-- TASK TO COMPLETE --
Exactly the lines from the one containing "- Session Duration: Target 8 minutes average" through the end of the entries, both ends included, are to be output.

----- DATA RECORDS -----

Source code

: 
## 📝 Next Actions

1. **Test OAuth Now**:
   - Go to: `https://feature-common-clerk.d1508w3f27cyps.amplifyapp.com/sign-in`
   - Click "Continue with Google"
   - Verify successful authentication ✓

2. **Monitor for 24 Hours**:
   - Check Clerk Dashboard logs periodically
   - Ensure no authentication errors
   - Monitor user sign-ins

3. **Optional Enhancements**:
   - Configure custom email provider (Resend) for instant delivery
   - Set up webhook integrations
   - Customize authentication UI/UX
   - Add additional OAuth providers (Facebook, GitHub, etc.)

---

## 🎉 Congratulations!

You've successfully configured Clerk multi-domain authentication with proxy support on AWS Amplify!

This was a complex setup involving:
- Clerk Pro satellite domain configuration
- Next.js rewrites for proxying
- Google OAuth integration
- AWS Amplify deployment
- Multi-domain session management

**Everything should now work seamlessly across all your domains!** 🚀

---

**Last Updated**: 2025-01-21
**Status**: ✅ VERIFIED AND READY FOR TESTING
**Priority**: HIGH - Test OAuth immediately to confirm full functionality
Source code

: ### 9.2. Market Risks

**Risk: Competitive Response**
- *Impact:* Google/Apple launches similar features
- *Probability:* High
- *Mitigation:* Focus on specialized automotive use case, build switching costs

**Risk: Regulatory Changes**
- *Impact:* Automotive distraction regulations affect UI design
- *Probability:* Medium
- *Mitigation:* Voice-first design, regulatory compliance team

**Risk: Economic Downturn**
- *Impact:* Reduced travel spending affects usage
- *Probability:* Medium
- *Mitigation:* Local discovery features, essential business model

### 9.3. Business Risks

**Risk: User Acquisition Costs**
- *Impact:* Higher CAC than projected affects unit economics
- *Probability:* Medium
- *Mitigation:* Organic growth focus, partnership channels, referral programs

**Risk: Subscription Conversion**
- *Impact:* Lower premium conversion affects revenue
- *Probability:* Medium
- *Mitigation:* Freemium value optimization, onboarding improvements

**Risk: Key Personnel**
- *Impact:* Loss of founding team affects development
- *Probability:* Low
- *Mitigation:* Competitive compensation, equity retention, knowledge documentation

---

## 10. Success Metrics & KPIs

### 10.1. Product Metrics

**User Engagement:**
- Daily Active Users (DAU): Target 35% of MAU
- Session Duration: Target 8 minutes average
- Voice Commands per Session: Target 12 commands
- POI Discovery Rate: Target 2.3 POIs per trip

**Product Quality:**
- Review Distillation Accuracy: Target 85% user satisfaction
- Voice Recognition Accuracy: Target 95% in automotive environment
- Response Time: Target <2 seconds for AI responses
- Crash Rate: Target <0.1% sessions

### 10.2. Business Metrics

-----

-- RESULT FOR THIS EXERCISE --
- Session Duration: Target 8 minutes average
- Voice Commands per Session: Target 12 commands
- POI Discovery Rate: Target 2.3 POIs per trip

**Product Quality:**
- Review Distillation Accuracy: Target 85% user satisfaction
- Voice Recognition Accuracy: Target 95% in automotive environment
- Response Time: Target <2 seconds for AI responses
- Crash Rate: Target <0.1% sessions

### 10.2. Business Metrics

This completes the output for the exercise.